SET TASK:
Edit the entries below by replacing "Segment" with "Outline" and leave everything else unchanged.

[Entries from a collection]

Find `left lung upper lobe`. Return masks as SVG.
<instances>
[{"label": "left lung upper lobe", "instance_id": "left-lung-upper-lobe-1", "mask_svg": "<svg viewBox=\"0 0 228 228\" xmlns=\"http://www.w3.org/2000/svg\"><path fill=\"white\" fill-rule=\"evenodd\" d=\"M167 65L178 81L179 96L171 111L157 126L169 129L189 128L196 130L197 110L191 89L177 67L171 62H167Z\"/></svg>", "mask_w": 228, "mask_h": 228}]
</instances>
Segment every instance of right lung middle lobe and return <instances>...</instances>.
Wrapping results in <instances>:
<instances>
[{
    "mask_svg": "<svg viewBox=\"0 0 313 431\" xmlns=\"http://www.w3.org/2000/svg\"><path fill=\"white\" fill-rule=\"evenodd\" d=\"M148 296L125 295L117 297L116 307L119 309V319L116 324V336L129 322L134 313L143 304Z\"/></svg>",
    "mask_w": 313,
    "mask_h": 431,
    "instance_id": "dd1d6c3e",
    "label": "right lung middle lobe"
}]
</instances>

ANSWER TO THIS TASK:
Find `left lung upper lobe`. Return masks as SVG.
<instances>
[{"label": "left lung upper lobe", "instance_id": "left-lung-upper-lobe-1", "mask_svg": "<svg viewBox=\"0 0 228 228\" xmlns=\"http://www.w3.org/2000/svg\"><path fill=\"white\" fill-rule=\"evenodd\" d=\"M167 65L178 81L179 96L171 111L157 126L169 129L189 128L196 130L197 110L191 89L177 67L171 62H167Z\"/></svg>", "mask_w": 228, "mask_h": 228}]
</instances>
Outline every instance of right lung middle lobe and return <instances>...</instances>.
Wrapping results in <instances>:
<instances>
[{
    "mask_svg": "<svg viewBox=\"0 0 313 431\" xmlns=\"http://www.w3.org/2000/svg\"><path fill=\"white\" fill-rule=\"evenodd\" d=\"M148 296L125 295L117 297L116 307L119 309V319L116 324V336L129 322L134 313L143 304Z\"/></svg>",
    "mask_w": 313,
    "mask_h": 431,
    "instance_id": "dd1d6c3e",
    "label": "right lung middle lobe"
}]
</instances>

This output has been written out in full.